Check each line of the data below for the string "read". Then give the number of lines that have it, without anything else.

Start of Input data

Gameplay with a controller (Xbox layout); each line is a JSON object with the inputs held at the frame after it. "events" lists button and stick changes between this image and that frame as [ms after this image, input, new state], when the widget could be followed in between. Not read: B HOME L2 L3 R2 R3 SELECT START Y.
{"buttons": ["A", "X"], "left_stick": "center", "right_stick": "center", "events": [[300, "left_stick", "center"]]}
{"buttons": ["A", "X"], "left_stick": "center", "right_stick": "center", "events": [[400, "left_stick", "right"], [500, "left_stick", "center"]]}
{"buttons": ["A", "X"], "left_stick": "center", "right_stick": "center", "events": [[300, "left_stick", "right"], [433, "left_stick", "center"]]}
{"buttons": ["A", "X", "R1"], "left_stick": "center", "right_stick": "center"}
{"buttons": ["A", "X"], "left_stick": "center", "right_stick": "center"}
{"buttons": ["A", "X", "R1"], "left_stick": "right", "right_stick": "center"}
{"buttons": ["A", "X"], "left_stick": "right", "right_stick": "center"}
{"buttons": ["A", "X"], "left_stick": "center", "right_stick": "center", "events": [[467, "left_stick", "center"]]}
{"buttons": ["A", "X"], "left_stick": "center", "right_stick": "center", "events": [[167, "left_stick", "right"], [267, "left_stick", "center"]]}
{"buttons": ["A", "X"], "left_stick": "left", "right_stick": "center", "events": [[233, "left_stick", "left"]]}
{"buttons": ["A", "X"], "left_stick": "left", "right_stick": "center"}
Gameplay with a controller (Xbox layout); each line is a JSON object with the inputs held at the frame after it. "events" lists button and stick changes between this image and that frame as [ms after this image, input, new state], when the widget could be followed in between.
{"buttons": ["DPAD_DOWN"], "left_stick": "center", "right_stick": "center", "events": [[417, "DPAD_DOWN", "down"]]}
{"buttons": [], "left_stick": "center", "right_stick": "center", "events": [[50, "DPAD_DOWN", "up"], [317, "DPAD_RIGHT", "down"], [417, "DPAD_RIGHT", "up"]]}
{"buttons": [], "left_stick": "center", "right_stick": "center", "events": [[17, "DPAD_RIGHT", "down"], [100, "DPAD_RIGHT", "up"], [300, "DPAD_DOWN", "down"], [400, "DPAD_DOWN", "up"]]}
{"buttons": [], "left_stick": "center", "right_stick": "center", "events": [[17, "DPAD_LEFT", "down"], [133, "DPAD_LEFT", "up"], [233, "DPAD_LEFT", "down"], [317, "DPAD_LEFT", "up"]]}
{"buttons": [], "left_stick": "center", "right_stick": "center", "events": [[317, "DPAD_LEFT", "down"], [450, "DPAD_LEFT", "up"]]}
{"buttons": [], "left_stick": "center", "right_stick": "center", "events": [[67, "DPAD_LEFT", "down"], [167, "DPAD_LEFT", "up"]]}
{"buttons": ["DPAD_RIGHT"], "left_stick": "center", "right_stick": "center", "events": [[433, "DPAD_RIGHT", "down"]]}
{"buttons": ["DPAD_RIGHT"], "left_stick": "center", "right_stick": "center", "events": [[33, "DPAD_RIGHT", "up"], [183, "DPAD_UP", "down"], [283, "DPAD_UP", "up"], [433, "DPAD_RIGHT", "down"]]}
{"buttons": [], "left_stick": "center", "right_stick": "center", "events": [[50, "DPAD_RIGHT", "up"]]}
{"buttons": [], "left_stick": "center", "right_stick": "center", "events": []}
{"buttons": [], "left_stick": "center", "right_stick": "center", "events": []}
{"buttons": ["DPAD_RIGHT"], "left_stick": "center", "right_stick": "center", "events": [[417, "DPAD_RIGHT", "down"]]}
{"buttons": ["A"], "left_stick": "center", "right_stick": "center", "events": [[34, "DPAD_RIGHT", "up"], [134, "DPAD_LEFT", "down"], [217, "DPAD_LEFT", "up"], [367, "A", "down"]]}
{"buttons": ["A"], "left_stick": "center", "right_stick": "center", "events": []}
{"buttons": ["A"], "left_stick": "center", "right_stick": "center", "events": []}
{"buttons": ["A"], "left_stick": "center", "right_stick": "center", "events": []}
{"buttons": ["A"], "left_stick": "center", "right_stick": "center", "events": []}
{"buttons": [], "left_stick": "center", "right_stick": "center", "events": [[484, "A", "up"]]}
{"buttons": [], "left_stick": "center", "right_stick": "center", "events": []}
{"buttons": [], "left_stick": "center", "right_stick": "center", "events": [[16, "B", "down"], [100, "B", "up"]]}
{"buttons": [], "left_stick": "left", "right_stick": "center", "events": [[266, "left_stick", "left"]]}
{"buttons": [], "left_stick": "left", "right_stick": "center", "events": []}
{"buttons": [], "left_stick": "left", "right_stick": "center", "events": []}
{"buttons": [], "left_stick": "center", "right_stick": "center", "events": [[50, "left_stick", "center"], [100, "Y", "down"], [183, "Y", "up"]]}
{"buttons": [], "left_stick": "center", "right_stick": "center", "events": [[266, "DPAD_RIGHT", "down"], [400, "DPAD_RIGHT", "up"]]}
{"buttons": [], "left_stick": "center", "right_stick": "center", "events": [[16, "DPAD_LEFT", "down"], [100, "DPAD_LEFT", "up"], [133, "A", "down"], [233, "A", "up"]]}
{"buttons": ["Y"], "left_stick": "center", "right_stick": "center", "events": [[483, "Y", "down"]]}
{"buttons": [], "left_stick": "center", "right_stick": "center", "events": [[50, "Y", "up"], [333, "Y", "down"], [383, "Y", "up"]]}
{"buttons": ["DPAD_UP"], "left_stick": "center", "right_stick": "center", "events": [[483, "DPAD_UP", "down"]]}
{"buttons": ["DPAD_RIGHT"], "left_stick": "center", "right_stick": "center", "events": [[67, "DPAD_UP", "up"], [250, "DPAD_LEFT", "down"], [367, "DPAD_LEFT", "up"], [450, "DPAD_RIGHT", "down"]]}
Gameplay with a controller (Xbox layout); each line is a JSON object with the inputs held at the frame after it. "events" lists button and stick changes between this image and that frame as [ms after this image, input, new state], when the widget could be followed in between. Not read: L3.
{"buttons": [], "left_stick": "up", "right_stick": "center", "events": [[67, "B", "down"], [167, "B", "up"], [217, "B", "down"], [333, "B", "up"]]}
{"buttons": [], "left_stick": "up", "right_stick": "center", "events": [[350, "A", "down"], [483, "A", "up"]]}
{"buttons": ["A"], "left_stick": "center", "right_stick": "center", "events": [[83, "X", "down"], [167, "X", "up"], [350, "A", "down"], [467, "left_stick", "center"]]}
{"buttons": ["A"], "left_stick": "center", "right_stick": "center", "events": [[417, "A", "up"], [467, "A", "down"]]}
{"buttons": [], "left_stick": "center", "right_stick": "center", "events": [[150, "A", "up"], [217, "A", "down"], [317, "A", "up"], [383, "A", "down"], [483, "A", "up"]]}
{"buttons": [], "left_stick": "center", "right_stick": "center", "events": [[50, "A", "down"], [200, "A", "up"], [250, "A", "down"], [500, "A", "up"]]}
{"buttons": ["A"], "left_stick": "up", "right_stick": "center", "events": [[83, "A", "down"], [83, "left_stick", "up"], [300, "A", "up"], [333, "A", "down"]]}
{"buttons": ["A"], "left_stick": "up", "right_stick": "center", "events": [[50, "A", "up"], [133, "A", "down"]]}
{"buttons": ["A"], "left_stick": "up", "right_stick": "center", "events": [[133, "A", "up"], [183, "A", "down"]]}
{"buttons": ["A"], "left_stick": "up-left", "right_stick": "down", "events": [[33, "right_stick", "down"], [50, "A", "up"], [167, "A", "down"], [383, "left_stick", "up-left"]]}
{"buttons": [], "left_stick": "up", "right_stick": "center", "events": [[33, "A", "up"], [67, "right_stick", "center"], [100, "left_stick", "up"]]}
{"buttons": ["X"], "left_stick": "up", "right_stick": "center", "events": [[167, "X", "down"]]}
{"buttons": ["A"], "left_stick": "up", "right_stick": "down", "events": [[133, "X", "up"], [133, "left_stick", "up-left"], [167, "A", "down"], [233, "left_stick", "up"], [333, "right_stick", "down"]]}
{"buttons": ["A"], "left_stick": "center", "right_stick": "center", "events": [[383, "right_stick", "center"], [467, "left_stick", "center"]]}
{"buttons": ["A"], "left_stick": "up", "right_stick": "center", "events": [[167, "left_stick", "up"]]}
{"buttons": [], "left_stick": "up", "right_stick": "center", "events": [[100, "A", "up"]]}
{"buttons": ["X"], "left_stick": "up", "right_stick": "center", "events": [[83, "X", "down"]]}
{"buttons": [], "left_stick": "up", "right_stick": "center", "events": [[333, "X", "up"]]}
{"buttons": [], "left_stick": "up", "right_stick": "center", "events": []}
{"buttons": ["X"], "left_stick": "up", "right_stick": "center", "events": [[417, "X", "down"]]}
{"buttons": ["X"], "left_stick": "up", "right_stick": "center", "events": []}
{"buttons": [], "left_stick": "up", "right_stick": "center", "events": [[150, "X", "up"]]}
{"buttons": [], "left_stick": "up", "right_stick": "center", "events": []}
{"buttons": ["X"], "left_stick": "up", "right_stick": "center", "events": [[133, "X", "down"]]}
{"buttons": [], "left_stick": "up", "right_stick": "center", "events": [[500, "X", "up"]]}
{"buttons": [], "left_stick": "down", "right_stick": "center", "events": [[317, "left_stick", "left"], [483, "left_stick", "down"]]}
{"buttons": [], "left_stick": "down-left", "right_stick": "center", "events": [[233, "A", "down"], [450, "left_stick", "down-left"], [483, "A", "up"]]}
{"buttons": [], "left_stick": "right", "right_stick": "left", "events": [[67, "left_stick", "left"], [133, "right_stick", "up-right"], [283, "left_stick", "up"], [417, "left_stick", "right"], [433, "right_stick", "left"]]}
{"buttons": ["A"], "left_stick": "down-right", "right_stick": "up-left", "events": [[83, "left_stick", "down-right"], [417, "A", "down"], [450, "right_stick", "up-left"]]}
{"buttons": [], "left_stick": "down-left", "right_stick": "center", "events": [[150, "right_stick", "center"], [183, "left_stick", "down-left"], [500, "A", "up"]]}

End of Input data

Result of this exercise →
2